Booze shook the secret loose from the hunting staff. They arrived thirsty at the safari lodge in the Zimbabwe wilderness in July 2015. Their pockets were fat with cash.
Drinks went down and they became chatty, talking about a huge lion killed days earlier by a visiting trophy hunter. The lodge workers overhearing the boasts immediately wondered if the hunters were talking about Cecil, the 12-year-old lion who prowled the Kalahari woodlands of the Hwange National Park, according to a new book by Oxford University researcher Andrew Loveridge.
It would prove to be the first clue in unraveling how Cecil was killed. The big cat had not been seen since July 1. Jericho, the area’s other male lion, had filled the recent nights with lonely, unanswered calls. The lodge workers relayed what they’d heard to a National Parks ranger.
Cecil’s 2015 death created international controversy, with much of the fervor knotting around Walter Palmer, a 55-year-old Minnesota dentist and avid big game hunter. Palmer had reportedly paid local hunters and guides $50,000 to bring down Cecil with a bow-and-arrow on the Gwaai Conservancy, a private wildlife refuge bordering the park. The volume of the uproar rose when it was reported no lion hunting had been legally greenlit for the area.
Palmer later issued a public apology stating that he “had no idea that the lion (he) took was a known, local favorite, was collared and part of a study.” Although Palmer’s guide was initially charged for his part in Cecil’s death, a Zimbabwe high court later dropped the proceedings.
Loveridge’s book, “Lion Hearted: The Life and Death of Cecil and the Future of Africa’s Iconic Cats,” offers the first detailed account of Cecil’s last hours, including new information on how the hunters lured the lion out of the park to his death. The book, based on interviews with members of the hunt and the analysis of Loveridge’s data, also corrects many of the factual errors plaguing news coverage of the death.

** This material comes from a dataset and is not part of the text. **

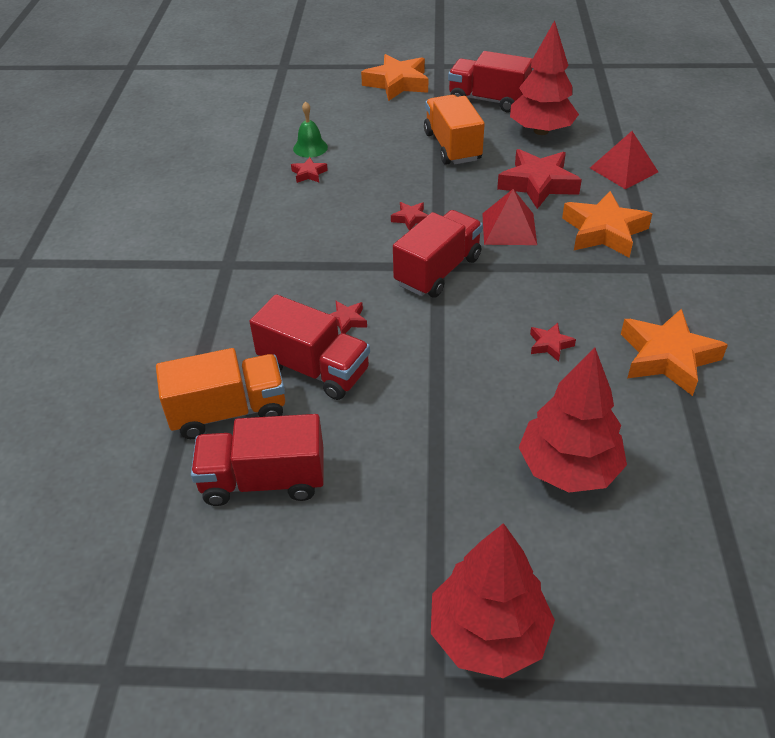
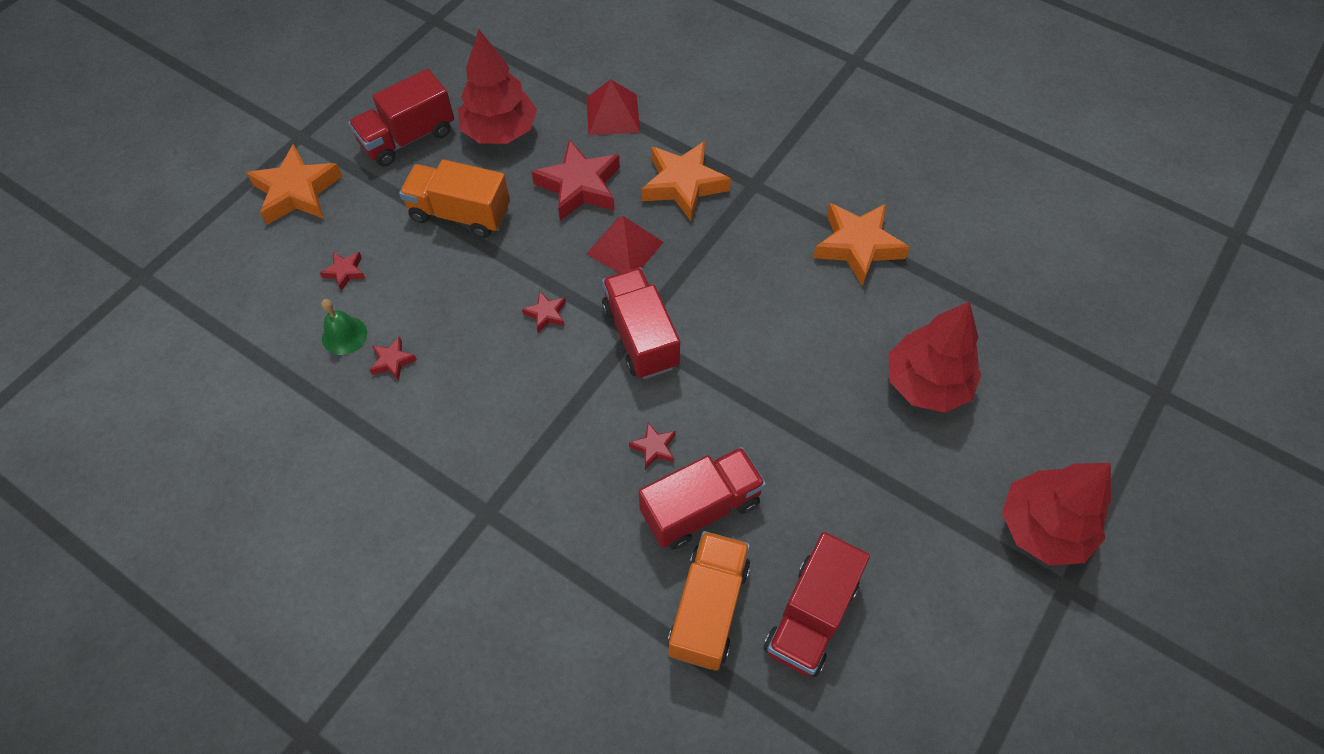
camera: 60 degrees left, 15 degrees up
(550, 345) = (792, 312): red star -> red star (345, 272)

“What I find most difficult about the whole incident is the apparent callousness with which the hunters undertook this hunt,” Loveridge writes in the book, which was excerpted this week in National Geographic. “The lion was a commodity to be collected, ‘taken’ in hunting parlance. Concern for the pain and suffering of the animal never seems to have been a particular consideration.”
The book arrives as big game hunting again is a hot topic in the United States. Under President Donald Trump, whose sons are big game hunters, the U.S. Fish and Wildlife Service has been rolling back restrictions on importing hunting trophies from overseas. In October, the agency began issuing new permits of lion carcasses from Zimbabwe.
Palmer’s attorney was not immediately available for comment on Loveridge’s book.
Loveridge studied Cecil for eight years, and the work was often beset by loss. Since the research began at the park in 1999, 42 collared male lions have been killed by trophy hunters, according to National Geographic.
“It’s hugely sad to lose a study animal that you are very, very familiar with, you spent a lot of time with,” he told the BBC after Cecil’s death. “You get very up close and personal with them. They all have personalities, so it’s very distressing when they die, not only from trophy-hunting but from other causes as well.”
According to the book, members of the research team began worrying about Cecil on July 6, when they noticed the animal’s GPS collar had not transmitted data since July 4. The collar had new batteries. A malfunction was unlikely.
When the team heard rumors about a lion hunt, they hit the field, picking up the information from the safari lodge. Eventually, the team tracked the boastful hunters down to Antoinette farm, “a 25-five-square-kilometer parcel located in the Gwaai,” Loveridge writes.
From interviews with staff there, the team learned an elephant carcass was transported 300 meters from where it was killed to a location for the Palmer hunt. Downwind from the dead elephant — an appetizing lure for a lion — staff members constructed a blind in a nearby tree. This is where Palmer initially shot Cecil, Loveridge writes.
The lion survived the first arrow hit.
“It is clear that Cecil was at this stage mortally wounded and hadn’t moved far from where he was shot,” the author writes. “This is corroborated by the GPS data from Cecil’s collar, which allows a forensic reconstruction of events. The collar sent a position from the hunt site at just before 9 p.m. By 11 p.m. the collar’s position had moved 80 meters roughly southeast from the carcass. It therefore seems probable Cecil was shot at some point between 9 p.m. and 11 p.m. on July 1.”
Palmer and his hired team finished Cecil off “10 to 12 hours after being wounded.”
“Cecil suffered incredible cruelty for at least 10 hours, severely wounded and slowly dying,” the book states. “Clearly, although the wound was severe, the arrow had missed the vital organs or arteries that would have caused rapid blood loss and a relatively quick death. Certainly, the lion was so incapacitated that in all those hours he’d been able to move only 350 meters from the place where he was shot.”